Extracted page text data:
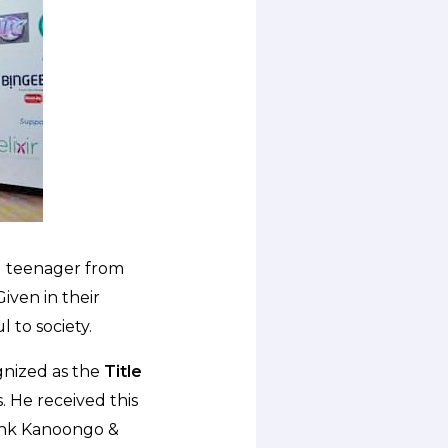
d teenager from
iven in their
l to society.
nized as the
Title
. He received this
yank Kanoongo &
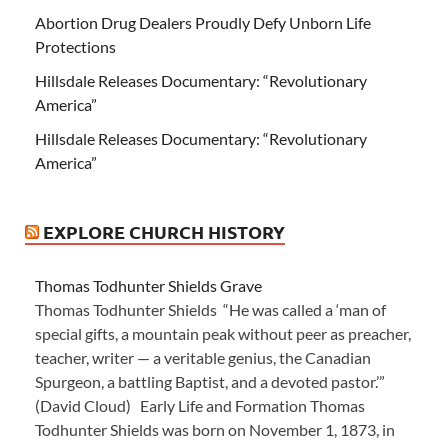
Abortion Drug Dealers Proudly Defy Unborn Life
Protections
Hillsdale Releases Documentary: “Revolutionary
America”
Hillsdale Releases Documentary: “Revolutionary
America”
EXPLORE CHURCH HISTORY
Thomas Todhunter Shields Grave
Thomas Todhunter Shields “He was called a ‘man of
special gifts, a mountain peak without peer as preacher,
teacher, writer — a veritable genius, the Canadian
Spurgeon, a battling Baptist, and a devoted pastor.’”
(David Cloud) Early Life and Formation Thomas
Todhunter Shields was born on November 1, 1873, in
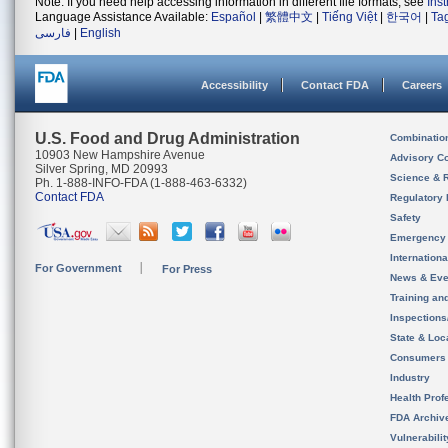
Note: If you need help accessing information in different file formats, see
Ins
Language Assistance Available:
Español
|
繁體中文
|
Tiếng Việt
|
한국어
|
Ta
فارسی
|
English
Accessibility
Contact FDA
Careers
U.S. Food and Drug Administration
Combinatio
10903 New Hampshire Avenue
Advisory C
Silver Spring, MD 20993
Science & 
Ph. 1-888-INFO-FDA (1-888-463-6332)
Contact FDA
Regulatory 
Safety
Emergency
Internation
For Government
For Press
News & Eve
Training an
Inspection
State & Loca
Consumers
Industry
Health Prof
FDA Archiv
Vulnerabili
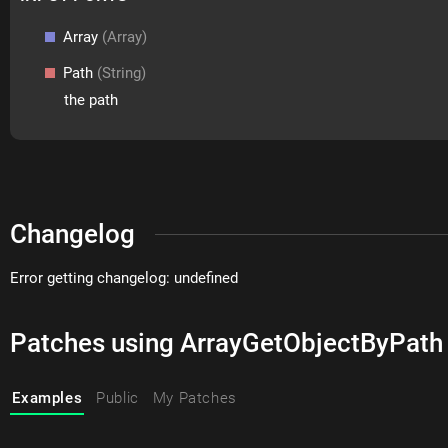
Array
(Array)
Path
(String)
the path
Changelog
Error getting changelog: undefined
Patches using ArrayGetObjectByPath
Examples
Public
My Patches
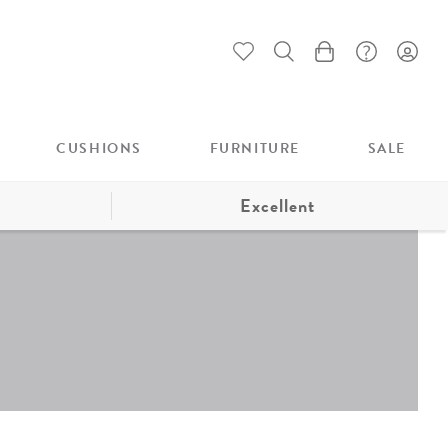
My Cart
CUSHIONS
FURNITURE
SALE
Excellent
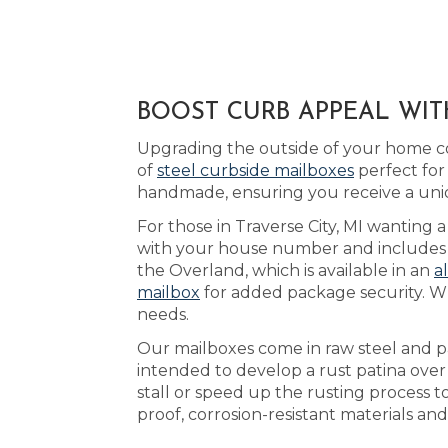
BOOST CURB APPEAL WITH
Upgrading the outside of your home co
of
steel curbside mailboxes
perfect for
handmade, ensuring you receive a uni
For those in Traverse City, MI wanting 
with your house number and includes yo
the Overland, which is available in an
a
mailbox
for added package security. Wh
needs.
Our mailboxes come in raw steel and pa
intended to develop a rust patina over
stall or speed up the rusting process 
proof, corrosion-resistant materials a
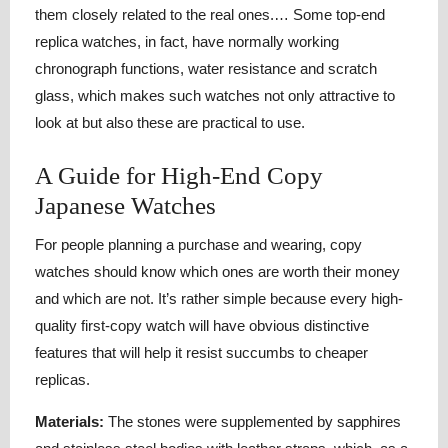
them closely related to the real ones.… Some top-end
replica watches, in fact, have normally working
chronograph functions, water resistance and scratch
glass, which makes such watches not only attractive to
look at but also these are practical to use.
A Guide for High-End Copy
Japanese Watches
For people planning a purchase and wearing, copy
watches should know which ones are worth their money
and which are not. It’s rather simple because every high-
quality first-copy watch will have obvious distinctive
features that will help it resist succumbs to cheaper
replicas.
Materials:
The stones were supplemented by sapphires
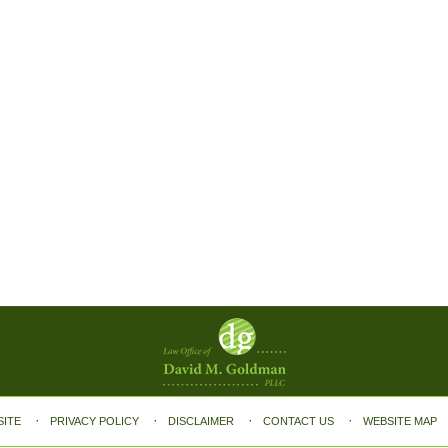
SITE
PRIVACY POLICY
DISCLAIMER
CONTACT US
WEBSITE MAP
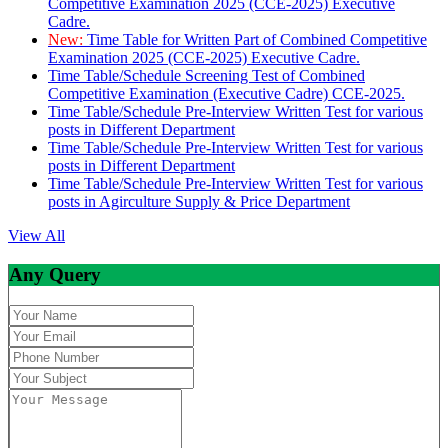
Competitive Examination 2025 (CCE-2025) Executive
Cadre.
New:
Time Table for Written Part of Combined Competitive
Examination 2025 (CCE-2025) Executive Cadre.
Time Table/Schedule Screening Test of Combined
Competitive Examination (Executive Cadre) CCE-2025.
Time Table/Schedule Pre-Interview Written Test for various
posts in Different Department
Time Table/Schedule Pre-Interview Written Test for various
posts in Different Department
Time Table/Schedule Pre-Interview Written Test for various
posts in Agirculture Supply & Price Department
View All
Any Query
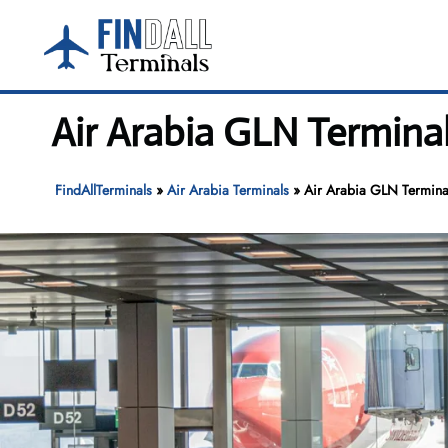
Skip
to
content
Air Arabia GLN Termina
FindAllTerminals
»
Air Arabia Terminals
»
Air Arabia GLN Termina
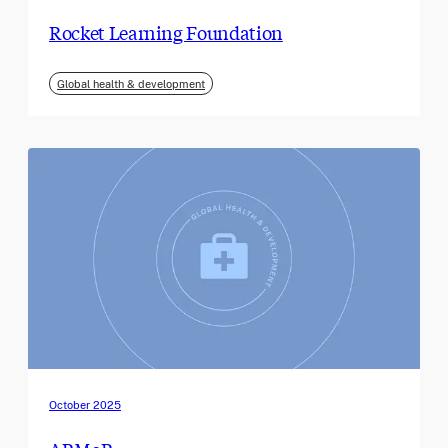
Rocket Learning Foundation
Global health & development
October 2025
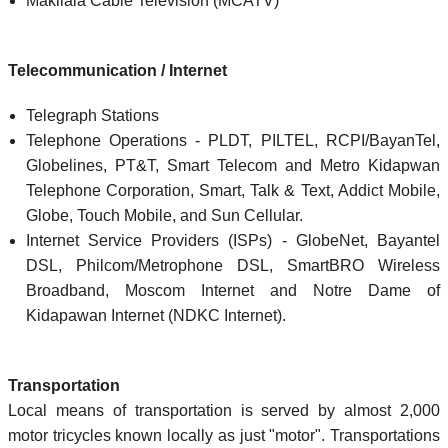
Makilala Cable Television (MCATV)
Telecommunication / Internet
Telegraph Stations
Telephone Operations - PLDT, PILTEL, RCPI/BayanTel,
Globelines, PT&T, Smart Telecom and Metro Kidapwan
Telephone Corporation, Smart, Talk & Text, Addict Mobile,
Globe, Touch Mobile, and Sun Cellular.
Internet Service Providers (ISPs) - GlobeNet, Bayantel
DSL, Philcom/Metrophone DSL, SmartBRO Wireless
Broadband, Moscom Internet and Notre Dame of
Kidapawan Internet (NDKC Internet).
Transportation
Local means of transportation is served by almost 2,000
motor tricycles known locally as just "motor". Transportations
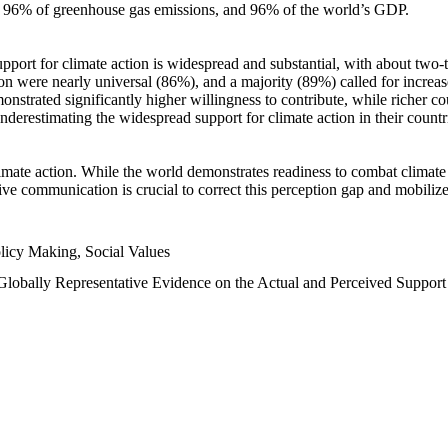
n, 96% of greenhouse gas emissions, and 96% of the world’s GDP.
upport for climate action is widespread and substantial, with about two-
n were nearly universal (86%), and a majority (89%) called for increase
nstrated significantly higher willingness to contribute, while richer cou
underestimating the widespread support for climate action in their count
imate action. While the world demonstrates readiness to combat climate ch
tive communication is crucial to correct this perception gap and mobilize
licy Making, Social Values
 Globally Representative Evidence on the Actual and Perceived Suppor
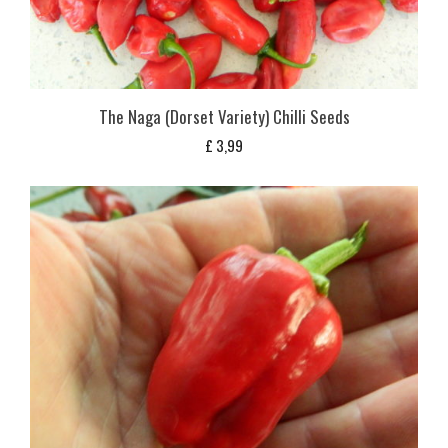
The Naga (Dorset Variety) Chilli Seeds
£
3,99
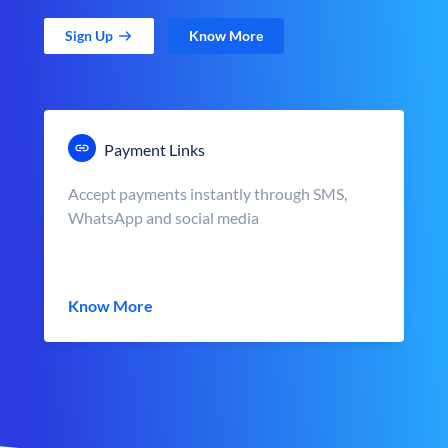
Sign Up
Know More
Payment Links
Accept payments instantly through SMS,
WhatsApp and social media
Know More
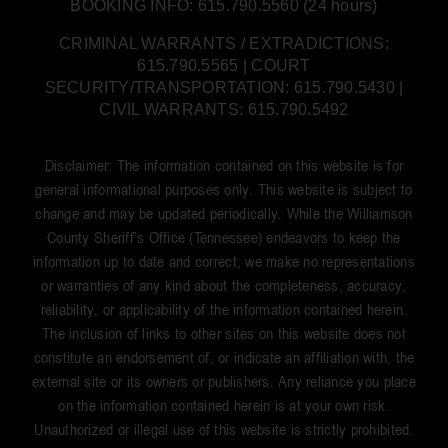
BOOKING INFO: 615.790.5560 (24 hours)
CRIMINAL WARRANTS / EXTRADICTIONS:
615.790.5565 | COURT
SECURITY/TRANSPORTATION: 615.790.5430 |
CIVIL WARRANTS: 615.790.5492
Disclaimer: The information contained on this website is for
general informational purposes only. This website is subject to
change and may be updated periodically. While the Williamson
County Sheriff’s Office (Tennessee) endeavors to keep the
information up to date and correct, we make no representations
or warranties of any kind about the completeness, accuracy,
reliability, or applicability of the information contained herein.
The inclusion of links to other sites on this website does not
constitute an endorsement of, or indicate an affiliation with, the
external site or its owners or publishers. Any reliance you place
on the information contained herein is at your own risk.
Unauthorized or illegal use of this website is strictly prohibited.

Exercise details >> Of the lines above, copy only those from the one holding "proof, corrosion-resistant materials a" to the one holding "WEBSITE MAP", both included, and exclude every image.

Exercise solution >>
proof, corrosion-resistant materials a
them closely related to the real ones.… Some top-end
replica watches, in fact, have normally working
chronograph functions, water resistance and scratch
glass, which makes such watches not only attractive to
look at but also these are practical to use.
A Guide for High-End Copy
Japanese Watches
For people planning a purchase and wearing, copy
watches should know which ones are worth their money
and which are not. It’s rather simple because every high-
quality first-copy watch will have obvious distinctive
features that will help it resist succumbs to cheaper
replicas.
Materials:
The stones were supplemented by sapphires
SITE
PRIVACY POLICY
DISCLAIMER
CONTACT US
WEBSITE MAP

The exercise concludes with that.